Injuries. Everyone hates them, and we all can agree injuries are the worst part of sports.
Part of the reason is that injuries can occur when you least expect them, and there are so many different variables that can come into play for why they happen, making it very difficult to accurately predict them. Unfortunately we cannot just turn injuries off like we are playing a game of Madden, and so there can be great value in trying to provide something to base expectations off in terms of how much time a player misses. With our multi-year injury risk model, we aimed to do just that.
Methodology
Football can vary greatly depending on what position you play, and so we split our player dataset into three different position groups: offensive skill players, offensive linemen, and defensive players. We also wanted to test various time frames, so we made predictions for the number of games players will miss in one-, two-, and three-year spans. Features incorporated in our dataset include biographical data, injury history data, playing time data, and other stats that convey what the player does on the field.

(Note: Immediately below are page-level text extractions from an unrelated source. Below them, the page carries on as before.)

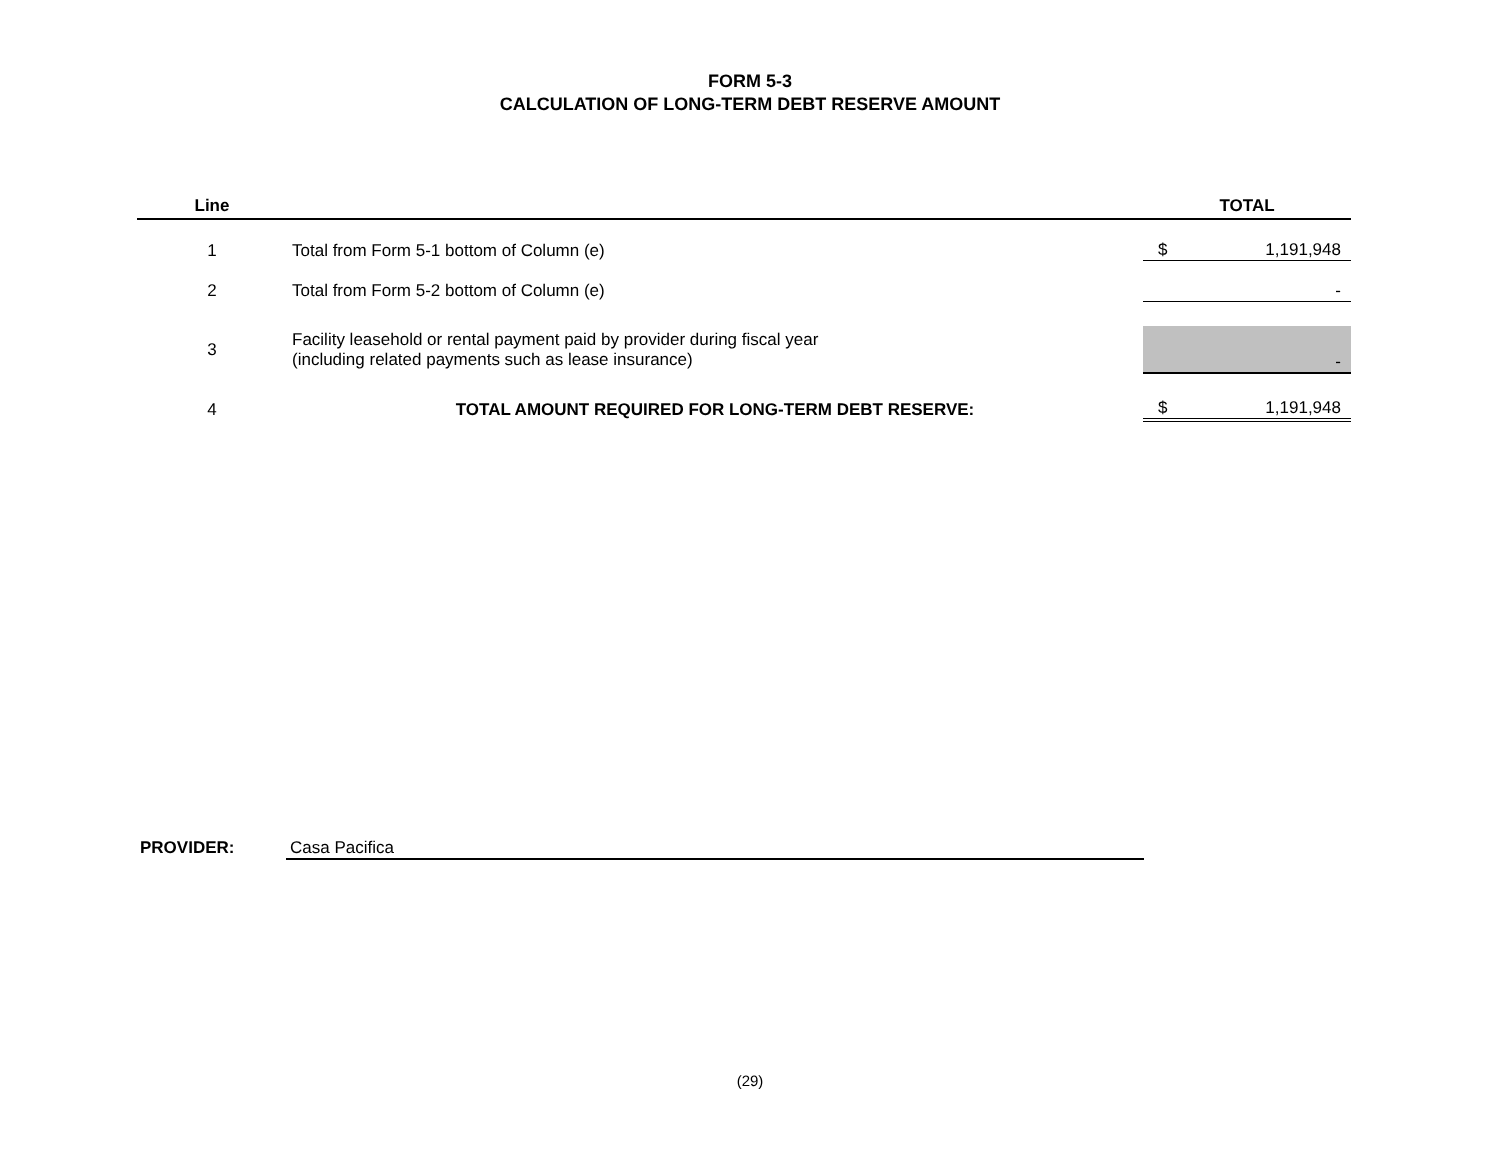FORM 5-3
CALCULATION OF LONG-TERM DEBT RESERVE AMOUNT
| Line | | TOTAL |
| --- | --- | --- |
| 1 | Total from Form 5-1 bottom of Column (e) | $ 1,191,948 |
| 2 | Total from Form 5-2 bottom of Column (e) | - |
| 3 | Facility leasehold or rental payment paid by provider during fiscal year (including related payments such as lease insurance) | - |
| 4 | TOTAL AMOUNT REQUIRED FOR LONG-TERM DEBT RESERVE: | $ 1,191,948 |
PROVIDER: Casa Pacifica
(29)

We used the XGBoost machine learning framework to build our regression model. For our target variable, to lessen the impact of outlier cases, we took the average of the number of games missed in the next year (or two or three) and the number of games the player was expected to miss based on the injury prognosis (which is something that our injury staff logs for most injuries).
Findings
Games Missed Prediction Error by Position Group and Timeframe
One Year | Two Years | Three Years | |
Offensive Skill Players | 3.6 | 5.9 | 7.1 |
Offensive Linemen | 3.7 | 5.3 | 7.3 |
Defensive Players | 3.7 | 6.2 | 7.3 |
Root mean squared error (RMSE) was used to evaluate the accuracy of our model. As we can see above, overall, the accuracy is similar across positions, with accuracy predictably being better the shorter the time frame is. However, it can also be argued that the three-year model was the most accurate because when you divide the RMSE by the number of games corresponding to that time frame (i.e. 17 games in one year, 51 games in three), the ratio is smallest for the three-year interval. Therefore, the model predicted games missed for the longest time span with the least error percentage-wise.
Average Predicted Games Missed by Position Group and Timeframe
One Year | Two Years | Three Years | |
Offensive Skill Players | 2.2 | 5.2 | 7.7 |
Offensive Linemen | 2.4 | 6.4 | 8.2 |
Defensive Players | 2.1 | 4.6 | 6.4 |
We observe more of a discrepancy across position groups when examining the average predicted games missed. For all three time intervals, offensive linemen were predicted to miss the most games, followed by offensive skill players, and then lastly the defensive players. This is in line with the trend for actual games missed by position group.
Top 10 Feature Importances by Position Group
Here are the top 10 features in terms of importance (how much a feature contributes to a model’s predictions) by position group for the three-year interval.
Offensive Skill | Offensive Linemen | Defensive | |
1. | Snap % in the Slot | Snap % Playing Tackle | Age |
2. | Snaps Blocking | Projected Snaps | Total Points per Snap |
3. | Age | Games Missed Past Year | Projected ST Snaps |
4. | Total Points per Snap | Blown Block % | Snap % Playing Linebacker |
5. | Special Team Snaps | Total Points per Snap | Special Team Snaps |
6. | Snaps in Motion | BMI | Projected Snaps |
7. | Projected Snaps | Snaps on Pass Plays | Snap % Playing Run Defense |
8. | Routes Run | Age | Snap % Pass Rushing |
9. | Games Missed Past 3 Years | Games Missed Past 3 Years | BMI |
10. | Snaps Player was Hit | Snap % Playing Guard | Tackles Made |
We can see that projected snaps and age were among the most significant for each position group. To dive deeper into why, we ran a comparative analysis between players in the top half of predicted games missed and players in the bottom half.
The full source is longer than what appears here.